Joseph, Fady G. MRCP, MD; Lammie, G Alistair FRCPath; Scolding, Neil J. FRCP, PhD
69(7):644-654, August 14, 2007.
(Format: HTML, PDF)
Background: CNS lupus is a serious but potentially treatable illness, which, though long recognized, may still present very difficult diagnostic challenges. We believed that further detailed study of patients with neuropsychiatric lupus would yield clinical information of practical value in improving both recognition and management of this difficult illness.
Methods: A retrospective case analysis of 41 patients with CNS systemic lupus erythematosus (CNS-SLE) was performed largely in the southwest of England and South Wales, covering the period 1990 to 2002.
Results: We found that primary neurologic presentation of SLE was not rare (10/41 patients), and there was an unexpected emergence of movement disorders (particularly parkinsonism and myoclonus) early in the disease course (4/10 patients). These showed a good response to immunosuppressants, but not to standard dopaminergic therapy. Typically, the erythrocyte sedimentation rate (ESR) or plasma viscosity was elevated during neurologic episodes while C-reactive protein levels were normal, and lupus-related serum antibody tests usually supportive. But, significantly, neither a normal ESR nor negative serology excluded CNS lupus.
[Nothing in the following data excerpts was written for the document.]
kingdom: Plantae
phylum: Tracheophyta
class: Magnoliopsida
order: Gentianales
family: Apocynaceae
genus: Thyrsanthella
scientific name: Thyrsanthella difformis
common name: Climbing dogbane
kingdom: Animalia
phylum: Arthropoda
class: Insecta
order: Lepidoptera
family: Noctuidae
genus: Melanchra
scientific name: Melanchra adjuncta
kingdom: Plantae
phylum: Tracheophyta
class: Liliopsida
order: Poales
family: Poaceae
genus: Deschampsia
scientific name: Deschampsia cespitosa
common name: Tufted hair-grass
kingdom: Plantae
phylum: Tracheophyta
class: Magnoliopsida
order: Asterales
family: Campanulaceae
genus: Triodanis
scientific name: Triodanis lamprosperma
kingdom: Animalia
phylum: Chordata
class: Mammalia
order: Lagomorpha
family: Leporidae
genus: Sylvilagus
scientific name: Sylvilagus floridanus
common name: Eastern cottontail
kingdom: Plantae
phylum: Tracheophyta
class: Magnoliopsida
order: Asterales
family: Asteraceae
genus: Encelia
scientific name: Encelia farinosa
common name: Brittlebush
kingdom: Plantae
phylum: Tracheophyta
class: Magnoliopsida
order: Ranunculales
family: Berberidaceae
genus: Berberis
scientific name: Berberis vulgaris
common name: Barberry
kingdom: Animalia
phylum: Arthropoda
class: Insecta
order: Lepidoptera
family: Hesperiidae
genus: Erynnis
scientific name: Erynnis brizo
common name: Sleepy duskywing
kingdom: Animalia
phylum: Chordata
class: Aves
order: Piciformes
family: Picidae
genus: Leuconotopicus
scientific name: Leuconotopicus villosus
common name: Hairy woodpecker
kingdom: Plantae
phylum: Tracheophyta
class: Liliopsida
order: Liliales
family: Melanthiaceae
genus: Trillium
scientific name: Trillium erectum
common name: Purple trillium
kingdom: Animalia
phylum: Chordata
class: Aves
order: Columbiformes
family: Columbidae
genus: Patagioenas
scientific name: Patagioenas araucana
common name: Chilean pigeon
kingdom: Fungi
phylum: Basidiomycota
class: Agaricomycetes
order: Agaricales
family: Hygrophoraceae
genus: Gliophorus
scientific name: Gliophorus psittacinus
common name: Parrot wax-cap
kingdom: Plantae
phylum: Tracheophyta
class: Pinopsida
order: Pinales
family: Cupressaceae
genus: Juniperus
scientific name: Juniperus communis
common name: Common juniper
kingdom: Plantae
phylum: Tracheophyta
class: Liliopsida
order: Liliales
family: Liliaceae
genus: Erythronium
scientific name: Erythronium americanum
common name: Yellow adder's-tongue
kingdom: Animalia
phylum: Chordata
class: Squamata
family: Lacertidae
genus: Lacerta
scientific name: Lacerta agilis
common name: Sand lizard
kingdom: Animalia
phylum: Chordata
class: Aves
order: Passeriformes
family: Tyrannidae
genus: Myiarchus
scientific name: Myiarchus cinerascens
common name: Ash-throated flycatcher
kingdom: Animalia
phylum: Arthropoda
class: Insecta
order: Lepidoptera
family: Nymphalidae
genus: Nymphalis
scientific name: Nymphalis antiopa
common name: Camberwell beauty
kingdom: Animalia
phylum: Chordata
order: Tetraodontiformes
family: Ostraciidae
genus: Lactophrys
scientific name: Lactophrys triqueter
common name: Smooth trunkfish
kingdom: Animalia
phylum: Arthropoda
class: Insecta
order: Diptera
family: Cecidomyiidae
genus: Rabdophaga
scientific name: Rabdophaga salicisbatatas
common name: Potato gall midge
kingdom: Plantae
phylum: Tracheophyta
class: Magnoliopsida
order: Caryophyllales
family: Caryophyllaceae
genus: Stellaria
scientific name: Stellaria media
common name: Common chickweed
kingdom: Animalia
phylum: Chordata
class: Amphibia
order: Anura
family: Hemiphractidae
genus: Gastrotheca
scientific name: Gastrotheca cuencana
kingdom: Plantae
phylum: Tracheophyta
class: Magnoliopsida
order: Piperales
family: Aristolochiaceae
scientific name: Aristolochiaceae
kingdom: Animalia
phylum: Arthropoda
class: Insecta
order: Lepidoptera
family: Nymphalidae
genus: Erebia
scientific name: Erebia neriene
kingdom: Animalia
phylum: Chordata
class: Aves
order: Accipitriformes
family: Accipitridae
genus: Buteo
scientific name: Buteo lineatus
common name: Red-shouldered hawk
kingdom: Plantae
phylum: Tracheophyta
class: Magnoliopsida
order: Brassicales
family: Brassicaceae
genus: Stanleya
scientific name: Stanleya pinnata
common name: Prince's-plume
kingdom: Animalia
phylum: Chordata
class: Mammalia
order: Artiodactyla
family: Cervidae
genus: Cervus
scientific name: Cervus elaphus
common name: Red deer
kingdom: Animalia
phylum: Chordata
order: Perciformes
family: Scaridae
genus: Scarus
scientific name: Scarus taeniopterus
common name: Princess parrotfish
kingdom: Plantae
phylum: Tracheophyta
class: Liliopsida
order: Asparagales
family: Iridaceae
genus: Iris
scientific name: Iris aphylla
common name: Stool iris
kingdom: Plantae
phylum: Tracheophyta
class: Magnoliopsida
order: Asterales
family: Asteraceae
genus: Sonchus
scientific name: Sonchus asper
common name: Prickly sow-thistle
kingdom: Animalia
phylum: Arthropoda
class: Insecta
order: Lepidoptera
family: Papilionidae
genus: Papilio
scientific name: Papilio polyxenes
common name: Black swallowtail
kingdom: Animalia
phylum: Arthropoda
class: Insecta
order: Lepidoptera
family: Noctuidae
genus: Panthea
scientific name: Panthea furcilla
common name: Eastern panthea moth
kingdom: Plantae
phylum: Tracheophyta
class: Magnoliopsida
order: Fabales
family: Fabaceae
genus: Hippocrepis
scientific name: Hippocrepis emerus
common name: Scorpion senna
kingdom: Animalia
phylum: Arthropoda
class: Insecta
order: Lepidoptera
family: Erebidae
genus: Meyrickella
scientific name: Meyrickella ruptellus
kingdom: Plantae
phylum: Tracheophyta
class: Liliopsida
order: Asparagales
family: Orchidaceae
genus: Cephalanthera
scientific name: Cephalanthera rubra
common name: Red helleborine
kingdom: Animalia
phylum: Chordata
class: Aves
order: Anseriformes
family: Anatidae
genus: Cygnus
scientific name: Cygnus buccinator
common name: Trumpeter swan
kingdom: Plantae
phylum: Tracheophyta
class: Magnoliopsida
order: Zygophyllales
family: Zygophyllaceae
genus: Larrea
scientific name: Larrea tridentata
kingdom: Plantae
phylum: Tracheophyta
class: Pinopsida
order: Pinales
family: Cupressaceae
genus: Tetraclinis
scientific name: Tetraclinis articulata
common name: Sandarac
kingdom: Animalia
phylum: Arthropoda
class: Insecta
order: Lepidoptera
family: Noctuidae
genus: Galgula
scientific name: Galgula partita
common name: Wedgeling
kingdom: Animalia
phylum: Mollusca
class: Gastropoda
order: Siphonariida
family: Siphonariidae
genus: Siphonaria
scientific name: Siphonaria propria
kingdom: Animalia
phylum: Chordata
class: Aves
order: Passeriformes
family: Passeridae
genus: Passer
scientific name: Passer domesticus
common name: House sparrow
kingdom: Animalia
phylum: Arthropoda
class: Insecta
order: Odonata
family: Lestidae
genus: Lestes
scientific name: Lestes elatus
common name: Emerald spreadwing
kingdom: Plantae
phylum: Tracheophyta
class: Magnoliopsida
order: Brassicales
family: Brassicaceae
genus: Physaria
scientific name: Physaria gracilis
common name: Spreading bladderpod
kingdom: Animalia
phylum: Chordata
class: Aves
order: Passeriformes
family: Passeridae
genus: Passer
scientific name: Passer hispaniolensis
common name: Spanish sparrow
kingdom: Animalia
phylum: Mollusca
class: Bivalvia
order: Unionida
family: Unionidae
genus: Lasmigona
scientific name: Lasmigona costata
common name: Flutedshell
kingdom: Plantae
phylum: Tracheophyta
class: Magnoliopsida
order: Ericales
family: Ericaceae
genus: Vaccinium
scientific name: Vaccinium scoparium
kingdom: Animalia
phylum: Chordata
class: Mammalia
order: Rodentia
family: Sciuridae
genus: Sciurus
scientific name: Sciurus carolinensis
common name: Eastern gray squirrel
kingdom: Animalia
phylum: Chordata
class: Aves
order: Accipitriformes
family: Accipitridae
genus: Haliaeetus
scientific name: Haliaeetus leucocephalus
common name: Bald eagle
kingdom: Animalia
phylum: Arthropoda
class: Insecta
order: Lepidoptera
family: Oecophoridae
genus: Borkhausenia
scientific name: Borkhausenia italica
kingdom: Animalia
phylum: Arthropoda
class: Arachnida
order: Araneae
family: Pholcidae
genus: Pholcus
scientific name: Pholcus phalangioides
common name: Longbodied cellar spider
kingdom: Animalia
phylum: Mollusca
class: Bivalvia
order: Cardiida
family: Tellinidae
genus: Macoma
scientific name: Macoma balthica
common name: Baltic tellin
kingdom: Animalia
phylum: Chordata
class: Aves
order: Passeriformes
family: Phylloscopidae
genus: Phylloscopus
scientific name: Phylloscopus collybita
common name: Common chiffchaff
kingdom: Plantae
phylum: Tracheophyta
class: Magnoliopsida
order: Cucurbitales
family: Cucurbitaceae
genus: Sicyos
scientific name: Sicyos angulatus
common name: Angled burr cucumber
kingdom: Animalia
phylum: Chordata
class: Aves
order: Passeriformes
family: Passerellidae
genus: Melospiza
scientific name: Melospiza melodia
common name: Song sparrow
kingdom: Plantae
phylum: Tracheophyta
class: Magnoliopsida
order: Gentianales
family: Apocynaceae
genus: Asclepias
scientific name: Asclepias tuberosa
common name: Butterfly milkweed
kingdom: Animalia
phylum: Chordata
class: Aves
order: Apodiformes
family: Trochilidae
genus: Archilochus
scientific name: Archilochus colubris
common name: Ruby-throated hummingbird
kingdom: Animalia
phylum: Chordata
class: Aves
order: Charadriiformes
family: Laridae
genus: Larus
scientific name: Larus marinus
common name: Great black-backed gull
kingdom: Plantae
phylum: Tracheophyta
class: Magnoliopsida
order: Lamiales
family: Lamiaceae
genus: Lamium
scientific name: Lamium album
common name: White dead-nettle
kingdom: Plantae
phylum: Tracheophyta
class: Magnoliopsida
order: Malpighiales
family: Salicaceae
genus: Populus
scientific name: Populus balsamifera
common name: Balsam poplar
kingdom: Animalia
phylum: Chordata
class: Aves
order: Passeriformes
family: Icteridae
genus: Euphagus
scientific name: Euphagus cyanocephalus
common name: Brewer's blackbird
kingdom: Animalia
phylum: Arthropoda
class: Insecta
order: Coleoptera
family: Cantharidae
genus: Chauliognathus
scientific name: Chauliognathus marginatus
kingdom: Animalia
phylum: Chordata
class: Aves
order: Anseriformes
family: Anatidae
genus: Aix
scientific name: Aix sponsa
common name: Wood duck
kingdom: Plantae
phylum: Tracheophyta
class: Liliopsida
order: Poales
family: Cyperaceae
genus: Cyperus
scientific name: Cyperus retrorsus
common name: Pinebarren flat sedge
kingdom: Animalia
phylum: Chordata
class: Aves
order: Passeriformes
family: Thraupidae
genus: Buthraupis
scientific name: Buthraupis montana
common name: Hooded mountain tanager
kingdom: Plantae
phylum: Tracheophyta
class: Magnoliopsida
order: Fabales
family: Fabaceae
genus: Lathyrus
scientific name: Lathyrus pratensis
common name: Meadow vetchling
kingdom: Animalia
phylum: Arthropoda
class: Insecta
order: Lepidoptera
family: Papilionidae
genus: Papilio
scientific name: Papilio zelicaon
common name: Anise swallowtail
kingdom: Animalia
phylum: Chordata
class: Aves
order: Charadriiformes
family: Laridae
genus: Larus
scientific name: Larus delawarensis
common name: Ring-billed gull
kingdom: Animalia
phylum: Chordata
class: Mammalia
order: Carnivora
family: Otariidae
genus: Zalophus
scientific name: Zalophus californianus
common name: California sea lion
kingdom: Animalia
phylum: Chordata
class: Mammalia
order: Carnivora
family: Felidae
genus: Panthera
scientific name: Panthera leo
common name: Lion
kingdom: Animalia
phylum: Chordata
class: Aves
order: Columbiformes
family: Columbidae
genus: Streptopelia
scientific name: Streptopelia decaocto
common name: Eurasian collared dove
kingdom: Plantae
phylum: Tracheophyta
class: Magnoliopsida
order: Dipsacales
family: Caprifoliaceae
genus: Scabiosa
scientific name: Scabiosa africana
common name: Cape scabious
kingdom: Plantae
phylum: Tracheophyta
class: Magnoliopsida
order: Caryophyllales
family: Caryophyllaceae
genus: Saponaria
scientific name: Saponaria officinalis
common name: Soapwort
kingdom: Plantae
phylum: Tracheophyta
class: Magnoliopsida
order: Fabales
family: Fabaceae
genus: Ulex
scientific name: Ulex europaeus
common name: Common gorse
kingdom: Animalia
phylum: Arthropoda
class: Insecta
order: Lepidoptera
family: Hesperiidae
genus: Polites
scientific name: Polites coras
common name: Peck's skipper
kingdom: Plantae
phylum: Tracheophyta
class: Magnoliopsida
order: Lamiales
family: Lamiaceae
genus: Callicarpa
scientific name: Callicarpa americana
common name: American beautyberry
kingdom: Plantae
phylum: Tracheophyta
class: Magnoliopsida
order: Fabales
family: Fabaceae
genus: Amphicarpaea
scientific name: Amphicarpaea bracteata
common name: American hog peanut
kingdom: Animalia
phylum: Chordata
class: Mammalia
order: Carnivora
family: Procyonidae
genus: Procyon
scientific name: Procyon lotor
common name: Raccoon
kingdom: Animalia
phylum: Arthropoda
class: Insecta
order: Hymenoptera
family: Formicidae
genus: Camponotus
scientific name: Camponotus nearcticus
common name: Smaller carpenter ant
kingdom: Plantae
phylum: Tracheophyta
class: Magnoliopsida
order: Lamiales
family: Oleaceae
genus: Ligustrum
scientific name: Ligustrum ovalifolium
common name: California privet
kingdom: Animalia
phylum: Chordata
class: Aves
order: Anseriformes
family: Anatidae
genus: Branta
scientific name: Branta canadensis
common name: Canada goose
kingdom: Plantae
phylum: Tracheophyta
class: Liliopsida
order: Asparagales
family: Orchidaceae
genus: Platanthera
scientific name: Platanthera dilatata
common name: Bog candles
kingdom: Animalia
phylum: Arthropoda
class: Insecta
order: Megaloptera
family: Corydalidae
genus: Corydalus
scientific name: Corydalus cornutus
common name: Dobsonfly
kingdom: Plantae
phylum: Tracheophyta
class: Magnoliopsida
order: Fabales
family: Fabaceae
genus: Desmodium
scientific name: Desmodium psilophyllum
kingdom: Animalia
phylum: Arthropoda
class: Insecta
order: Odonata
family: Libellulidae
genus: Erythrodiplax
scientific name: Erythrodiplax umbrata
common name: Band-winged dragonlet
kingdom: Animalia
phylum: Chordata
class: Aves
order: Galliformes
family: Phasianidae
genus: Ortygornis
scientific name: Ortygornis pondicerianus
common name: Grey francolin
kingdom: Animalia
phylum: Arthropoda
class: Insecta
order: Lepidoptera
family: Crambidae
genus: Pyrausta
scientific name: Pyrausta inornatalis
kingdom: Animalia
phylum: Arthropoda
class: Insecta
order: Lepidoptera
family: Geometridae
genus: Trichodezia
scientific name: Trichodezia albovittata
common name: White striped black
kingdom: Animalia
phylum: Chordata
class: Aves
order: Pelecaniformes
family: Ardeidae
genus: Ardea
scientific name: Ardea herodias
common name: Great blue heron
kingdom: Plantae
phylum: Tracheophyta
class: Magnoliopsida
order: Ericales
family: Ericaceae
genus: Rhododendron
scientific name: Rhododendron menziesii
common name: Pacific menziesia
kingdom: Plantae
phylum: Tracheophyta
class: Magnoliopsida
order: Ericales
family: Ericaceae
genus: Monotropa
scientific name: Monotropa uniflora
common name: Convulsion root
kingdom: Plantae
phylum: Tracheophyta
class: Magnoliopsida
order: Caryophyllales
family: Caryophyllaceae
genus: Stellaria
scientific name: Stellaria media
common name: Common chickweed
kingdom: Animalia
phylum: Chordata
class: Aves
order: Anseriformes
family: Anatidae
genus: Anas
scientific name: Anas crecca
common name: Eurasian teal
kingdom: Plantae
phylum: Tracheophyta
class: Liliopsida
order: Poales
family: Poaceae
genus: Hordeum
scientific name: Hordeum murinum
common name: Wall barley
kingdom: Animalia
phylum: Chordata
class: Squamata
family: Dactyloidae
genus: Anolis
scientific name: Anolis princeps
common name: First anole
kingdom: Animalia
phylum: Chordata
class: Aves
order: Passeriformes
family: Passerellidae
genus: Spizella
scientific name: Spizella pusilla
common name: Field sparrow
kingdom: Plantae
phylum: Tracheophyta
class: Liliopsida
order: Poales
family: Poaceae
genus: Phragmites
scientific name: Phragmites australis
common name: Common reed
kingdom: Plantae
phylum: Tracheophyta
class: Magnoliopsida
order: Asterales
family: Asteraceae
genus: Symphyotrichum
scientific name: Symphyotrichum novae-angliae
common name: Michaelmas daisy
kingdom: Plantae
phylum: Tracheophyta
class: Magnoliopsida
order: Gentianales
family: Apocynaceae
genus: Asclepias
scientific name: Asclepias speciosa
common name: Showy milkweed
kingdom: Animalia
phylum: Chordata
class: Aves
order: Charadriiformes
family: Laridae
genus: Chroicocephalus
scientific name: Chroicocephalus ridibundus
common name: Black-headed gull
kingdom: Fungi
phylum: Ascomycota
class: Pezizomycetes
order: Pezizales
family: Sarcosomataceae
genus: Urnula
MR brain imaging is more commonly abnormal in patients with focal neurologic deficits and normal or shows wholly nonspecific change with more diffuse manifestations (cognitive decline, epilepsy). Abnormal CSF correlated significantly with poorer outcome. At the end of the period of study, 54% had no more than minor functional disability, the remainder having a severe or fatal outcome.
Conclusions: Our observations, particularly the emergence of non-choreic movement disorders, the blood, serum, and imaging findings, and the prognostic importance of CSF abnormalities, should help improve both the recognition of CNS systemic lupus erythematosus, perhaps particularly in elderly individuals, and its management.